++++ TASK DATA

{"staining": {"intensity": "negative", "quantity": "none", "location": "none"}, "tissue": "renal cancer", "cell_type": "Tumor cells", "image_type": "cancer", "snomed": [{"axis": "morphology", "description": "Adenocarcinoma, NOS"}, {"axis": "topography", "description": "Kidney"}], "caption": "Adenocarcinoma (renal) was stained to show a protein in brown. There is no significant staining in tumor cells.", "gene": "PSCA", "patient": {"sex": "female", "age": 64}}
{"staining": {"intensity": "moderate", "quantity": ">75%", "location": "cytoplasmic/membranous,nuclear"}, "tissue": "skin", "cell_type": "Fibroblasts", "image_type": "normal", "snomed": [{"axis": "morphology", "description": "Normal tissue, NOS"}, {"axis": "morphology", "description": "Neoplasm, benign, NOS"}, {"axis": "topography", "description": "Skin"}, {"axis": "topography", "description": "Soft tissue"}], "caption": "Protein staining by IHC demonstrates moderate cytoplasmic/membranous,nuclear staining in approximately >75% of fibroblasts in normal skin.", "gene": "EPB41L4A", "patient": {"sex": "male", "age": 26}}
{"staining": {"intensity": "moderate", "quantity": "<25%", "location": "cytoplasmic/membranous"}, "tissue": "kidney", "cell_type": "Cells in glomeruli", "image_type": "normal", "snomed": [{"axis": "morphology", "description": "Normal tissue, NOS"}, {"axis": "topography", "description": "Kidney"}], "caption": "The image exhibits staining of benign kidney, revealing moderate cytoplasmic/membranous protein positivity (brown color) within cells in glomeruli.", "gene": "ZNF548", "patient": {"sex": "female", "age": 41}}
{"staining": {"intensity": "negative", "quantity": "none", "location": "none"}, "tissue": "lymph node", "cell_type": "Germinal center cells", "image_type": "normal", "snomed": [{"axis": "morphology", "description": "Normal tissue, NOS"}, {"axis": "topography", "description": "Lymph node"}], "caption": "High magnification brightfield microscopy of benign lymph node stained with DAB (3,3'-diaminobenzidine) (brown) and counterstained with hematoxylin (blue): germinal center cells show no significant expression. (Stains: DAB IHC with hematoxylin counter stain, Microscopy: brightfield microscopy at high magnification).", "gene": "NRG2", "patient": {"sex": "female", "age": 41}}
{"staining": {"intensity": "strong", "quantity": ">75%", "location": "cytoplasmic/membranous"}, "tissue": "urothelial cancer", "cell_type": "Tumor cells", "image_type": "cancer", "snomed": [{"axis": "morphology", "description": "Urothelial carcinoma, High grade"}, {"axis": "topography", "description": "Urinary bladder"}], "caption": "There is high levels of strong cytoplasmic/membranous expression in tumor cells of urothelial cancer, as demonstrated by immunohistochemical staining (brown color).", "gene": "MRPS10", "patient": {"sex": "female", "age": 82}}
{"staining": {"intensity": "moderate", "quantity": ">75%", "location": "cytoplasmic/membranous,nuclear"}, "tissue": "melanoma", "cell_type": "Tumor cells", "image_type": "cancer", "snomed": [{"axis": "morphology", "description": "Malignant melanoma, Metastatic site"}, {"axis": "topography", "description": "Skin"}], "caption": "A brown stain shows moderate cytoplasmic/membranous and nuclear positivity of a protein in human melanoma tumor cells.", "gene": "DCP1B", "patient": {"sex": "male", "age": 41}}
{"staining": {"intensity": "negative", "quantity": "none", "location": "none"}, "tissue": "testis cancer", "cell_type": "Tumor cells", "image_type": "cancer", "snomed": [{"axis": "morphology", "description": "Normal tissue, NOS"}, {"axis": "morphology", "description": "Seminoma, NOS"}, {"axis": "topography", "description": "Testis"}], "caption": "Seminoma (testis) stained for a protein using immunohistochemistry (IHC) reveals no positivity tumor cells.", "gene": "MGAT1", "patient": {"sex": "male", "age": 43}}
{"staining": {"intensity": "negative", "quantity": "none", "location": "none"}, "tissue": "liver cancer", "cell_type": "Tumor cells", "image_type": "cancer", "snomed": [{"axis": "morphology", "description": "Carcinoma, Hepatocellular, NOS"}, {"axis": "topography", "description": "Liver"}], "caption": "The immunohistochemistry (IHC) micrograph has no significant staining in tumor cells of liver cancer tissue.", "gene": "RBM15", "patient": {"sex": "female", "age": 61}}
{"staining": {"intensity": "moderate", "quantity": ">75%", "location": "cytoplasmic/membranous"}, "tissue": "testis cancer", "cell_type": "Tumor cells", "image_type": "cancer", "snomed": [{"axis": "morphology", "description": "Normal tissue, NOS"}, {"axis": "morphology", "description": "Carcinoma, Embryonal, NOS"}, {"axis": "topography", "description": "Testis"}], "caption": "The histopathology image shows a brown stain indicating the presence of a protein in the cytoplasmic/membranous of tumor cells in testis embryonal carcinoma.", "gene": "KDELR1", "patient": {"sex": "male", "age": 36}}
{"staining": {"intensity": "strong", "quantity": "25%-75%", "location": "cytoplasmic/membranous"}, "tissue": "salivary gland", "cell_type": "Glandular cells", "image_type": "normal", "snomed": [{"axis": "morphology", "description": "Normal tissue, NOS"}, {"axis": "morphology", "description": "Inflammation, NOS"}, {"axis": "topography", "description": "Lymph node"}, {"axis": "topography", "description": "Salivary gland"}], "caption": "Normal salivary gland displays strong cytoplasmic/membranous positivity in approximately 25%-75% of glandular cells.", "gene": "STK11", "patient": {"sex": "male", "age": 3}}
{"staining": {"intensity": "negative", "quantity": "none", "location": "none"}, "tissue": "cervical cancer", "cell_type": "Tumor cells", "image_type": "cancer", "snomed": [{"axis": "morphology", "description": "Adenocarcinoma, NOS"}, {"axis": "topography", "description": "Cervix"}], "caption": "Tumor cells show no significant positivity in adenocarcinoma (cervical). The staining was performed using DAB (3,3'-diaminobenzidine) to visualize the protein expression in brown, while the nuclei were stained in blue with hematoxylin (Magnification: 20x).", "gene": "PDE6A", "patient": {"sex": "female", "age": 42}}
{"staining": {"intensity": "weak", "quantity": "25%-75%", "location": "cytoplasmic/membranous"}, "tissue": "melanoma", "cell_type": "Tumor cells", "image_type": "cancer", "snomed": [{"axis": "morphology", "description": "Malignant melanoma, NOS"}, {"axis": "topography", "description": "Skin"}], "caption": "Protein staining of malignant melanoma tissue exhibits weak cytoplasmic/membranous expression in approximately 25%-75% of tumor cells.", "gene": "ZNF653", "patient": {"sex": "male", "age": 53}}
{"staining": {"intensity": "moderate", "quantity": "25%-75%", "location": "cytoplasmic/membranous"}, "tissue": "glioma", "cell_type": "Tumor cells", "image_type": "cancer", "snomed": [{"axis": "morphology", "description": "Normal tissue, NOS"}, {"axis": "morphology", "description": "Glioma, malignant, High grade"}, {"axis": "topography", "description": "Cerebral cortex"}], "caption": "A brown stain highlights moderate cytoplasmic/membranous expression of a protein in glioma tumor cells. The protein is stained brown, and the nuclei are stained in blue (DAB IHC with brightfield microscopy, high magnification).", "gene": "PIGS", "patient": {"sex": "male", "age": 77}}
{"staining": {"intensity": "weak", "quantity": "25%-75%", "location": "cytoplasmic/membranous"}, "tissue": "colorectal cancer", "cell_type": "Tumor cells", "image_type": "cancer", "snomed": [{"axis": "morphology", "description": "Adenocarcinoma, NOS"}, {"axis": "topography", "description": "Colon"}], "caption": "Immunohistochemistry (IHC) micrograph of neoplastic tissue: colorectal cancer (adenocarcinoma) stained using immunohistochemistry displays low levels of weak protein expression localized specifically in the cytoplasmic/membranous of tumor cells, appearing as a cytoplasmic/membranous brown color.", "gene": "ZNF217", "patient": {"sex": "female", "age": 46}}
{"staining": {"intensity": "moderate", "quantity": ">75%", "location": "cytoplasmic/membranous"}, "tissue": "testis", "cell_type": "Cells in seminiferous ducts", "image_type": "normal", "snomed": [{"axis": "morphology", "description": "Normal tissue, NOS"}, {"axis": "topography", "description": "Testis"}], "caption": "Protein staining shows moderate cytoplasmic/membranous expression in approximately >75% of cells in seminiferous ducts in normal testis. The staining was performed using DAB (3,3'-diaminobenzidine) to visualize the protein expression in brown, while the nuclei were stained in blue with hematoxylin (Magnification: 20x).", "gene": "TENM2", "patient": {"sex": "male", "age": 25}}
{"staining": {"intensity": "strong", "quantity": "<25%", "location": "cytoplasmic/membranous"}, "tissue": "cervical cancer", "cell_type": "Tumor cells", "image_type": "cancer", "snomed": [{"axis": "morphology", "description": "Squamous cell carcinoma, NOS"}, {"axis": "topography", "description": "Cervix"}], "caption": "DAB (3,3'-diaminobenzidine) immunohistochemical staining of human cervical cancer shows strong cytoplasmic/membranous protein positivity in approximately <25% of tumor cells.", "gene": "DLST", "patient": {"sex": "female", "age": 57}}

++++++++

_PROBLEM TO WORK ON_
Select and copy every line of the material that holds the string "There".

_REPLY_
{"staining": {"intensity": "negative", "quantity": "none", "location": "none"}, "tissue": "renal cancer", "cell_type": "Tumor cells", "image_type": "cancer", "snomed": [{"axis": "morphology", "description": "Adenocarcinoma, NOS"}, {"axis": "topography", "description": "Kidney"}], "caption": "Adenocarcinoma (renal) was stained to show a protein in brown. There is no significant staining in tumor cells.", "gene": "PSCA", "patient": {"sex": "female", "age": 64}}
{"staining": {"intensity": "strong", "quantity": ">75%", "location": "cytoplasmic/membranous"}, "tissue": "urothelial cancer", "cell_type": "Tumor cells", "image_type": "cancer", "snomed": [{"axis": "morphology", "description": "Urothelial carcinoma, High grade"}, {"axis": "topography", "description": "Urinary bladder"}], "caption": "There is high levels of strong cytoplasmic/membranous expression in tumor cells of urothelial cancer, as demonstrated by immunohistochemical staining (brown color).", "gene": "MRPS10", "patient": {"sex": "female", "age": 82}}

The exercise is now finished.